They are angry that despite contributing so much ‘sweat equity’ they were not given the opportunity to participate in the capital-raising at the same time as the institutions. They say they were only invited to subscribe in a ‘catch-up’ offer.
‘We have been treated as a total afterthought. We are furious after all we put into this business,’ said a class action group member.
FNZ argues that the case should not be heard in a New Zealand court at all, because the disgruntled employee shareholders signed an agreement that any dispute of this nature would be resolved through arbitration in London.
The class action group member said: ‘This is a tactic to undermine the claimants because it would increase the costs up to ten-fold.’
The row turns a spotlight on to Blythe Masters, who at 28 became the youngest managing director of Wall Street giant JP Morgan.
A £734 million capital-raising was announced at the same time as her appointment at FNZ and a further £367 million the following year. The company had been running up big losses that rose from £233 million in 2022 to £417 million in 2023 and hit £505 million in 2024 – the latest figures available.
The FNZ bosses say that without the capital-raising exercises, FNZ would have been in serious difficulty.
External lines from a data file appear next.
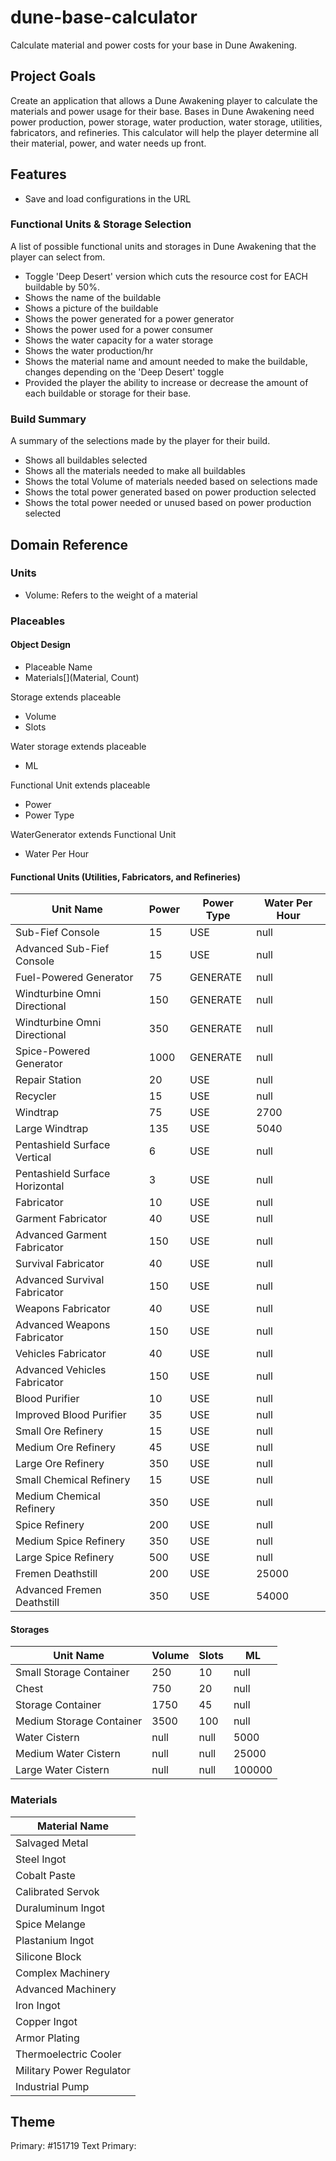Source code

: # dune-base-calculator

Calculate material and power costs for your base in Dune Awakening.

## Project Goals

Create an application that allows a Dune Awakening player to calculate the materials and power usage for their base. Bases in Dune Awakening need power production, power storage, water production, water storage, utilities, fabricators, and refineries. This calculator will help the player determine all their material, power, and water needs up front.

## Features

- Save and load configurations in the URL

### Functional Units & Storage Selection

A list of possible functional units and storages in Dune Awakening that the player can select from.

- Toggle 'Deep Desert' version which cuts the resource cost for EACH buildable by 50%.
- Shows the name of the buildable
- Shows a picture of the buildable
- Shows the power generated for a power generator
- Shows the power used for a power consumer
- Shows the water capacity for a water storage
- Shows the water production/hr
- Shows the material name and amount needed to make the buildable, changes depending on the 'Deep Desert' toggle
- Provided the player the ability to increase or decrease the amount of each buildable or storage for their base.

### Build Summary

A summary of the selections made by the player for their build.

- Shows all buildables selected
- Shows all the materials needed to make all buildables
- Shows the total Volume of materials needed based on selections made
- Shows the total power generated based on power production selected
- Shows the total power needed or unused based on power production selected

## Domain Reference

### Units

- Volume: Refers to the weight of a material

### Placeables

#### Object Design

- Placeable Name
- Materials[](Material, Count)

Storage extends placeable

- Volume
- Slots

Water storage extends placeable

- ML

Functional Unit extends placeable

- Power
- Power Type

WaterGenerator extends Functional Unit

- Water Per Hour

#### Functional Units (Utilities, Fabricators, and Refineries)

| Unit Name                      | Power | Power Type | Water Per Hour |
| ------------------------------ | ----- | ---------- | -------------- |
| Sub-Fief Console               | 15    | USE        | null           |
| Advanced Sub-Fief Console      | 15    | USE        | null           |
| Fuel-Powered Generator         | 75    | GENERATE   | null           |
| Windturbine Omni Directional   | 150   | GENERATE   | null           |
| Windturbine Omni Directional   | 350   | GENERATE   | null           |
| Spice-Powered Generator        | 1000  | GENERATE   | null           |
| Repair Station                 | 20    | USE        | null           |
| Recycler                       | 15    | USE        | null           |
| Windtrap                       | 75    | USE        | 2700           |
| Large Windtrap                 | 135   | USE        | 5040           |
| Pentashield Surface Vertical   | 6     | USE        | null           |
| Pentashield Surface Horizontal | 3     | USE        | null           |
| Fabricator                     | 10    | USE        | null           |
| Garment Fabricator             | 40    | USE        | null           |
| Advanced Garment Fabricator    | 150   | USE        | null           |
| Survival Fabricator            | 40    | USE        | null           |
| Advanced Survival Fabricator   | 150   | USE        | null           |
| Weapons Fabricator             | 40    | USE        | null           |
| Advanced Weapons Fabricator    | 150   | USE        | null           |
| Vehicles Fabricator            | 40    | USE        | null           |
| Advanced Vehicles Fabricator   | 150   | USE        | null           |
| Blood Purifier                 | 10    | USE        | null           |
| Improved Blood Purifier        | 35    | USE        | null           |
| Small Ore Refinery             | 15    | USE        | null           |
| Medium Ore Refinery            | 45    | USE        | null           |
| Large Ore Refinery             | 350   | USE        | null           |
| Small Chemical Refinery        | 15    | USE        | null           |
| Medium Chemical Refinery       | 350   | USE        | null           |
| Spice Refinery                 | 200   | USE        | null           |
| Medium Spice Refinery          | 350   | USE        | null           |
| Large Spice Refinery           | 500   | USE        | null           |
| Fremen Deathstill              | 200   | USE        | 25000          |
| Advanced Fremen Deathstill     | 350   | USE        | 54000          |

#### Storages

| Unit Name                | Volume | Slots | ML     |
| ------------------------ | ------ | ----- | ------ |
| Small Storage Container  | 250    | 10    | null   |
| Chest                    | 750    | 20    | null   |
| Storage Container        | 1750   | 45    | null   |
| Medium Storage Container | 3500   | 100   | null   |
| Water Cistern            | null   | null  | 5000   |
| Medium Water Cistern     | null   | null  | 25000  |
| Large Water Cistern      | null   | null  | 100000 |

### Materials

| Material Name            |
| ------------------------ |
| Salvaged Metal           |
| Steel Ingot              |
| Cobalt Paste             |
| Calibrated Servok        |
| Duraluminum Ingot        |
| Spice Melange            |
| Plastanium Ingot         |
| Silicone Block           |
| Complex Machinery        |
| Advanced Machinery       |
| Iron Ingot               |
| Copper Ingot             |
| Armor Plating            |
| Thermoelectric Cooler    |
| Military Power Regulator |
| Industrial Pump          |

## Theme

Primary: #151719
Text Primary:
One source said: ‘If the big investors didn’t put money in, then everyone loses everything.’
The prospect of shareholders being left with worthless holdings is, the FNZ directors say, ‘very unlikely’ as it would involve the company’s worth being written down from a £15 billion valuation.
The source said FNZ had ‘maintained all along that the capital-raisings reflect a strong commitment by the company’s institutional shareholders to its long-term growth and success’, adding: ‘Regarding jurisdiction, the legal agreement governing the relationship between FNZ and its shareholders is very clear – any dispute relating to shareholder equity must be resolved in London.
‘FNZ continues to believe the claim is without merit and looks forward to this being resolved.’
Whoever emerges as the winner, what unfolds in Wellington will resonate far beyond that courtroom – the outcome will be felt in the heart of Britain’s financial system.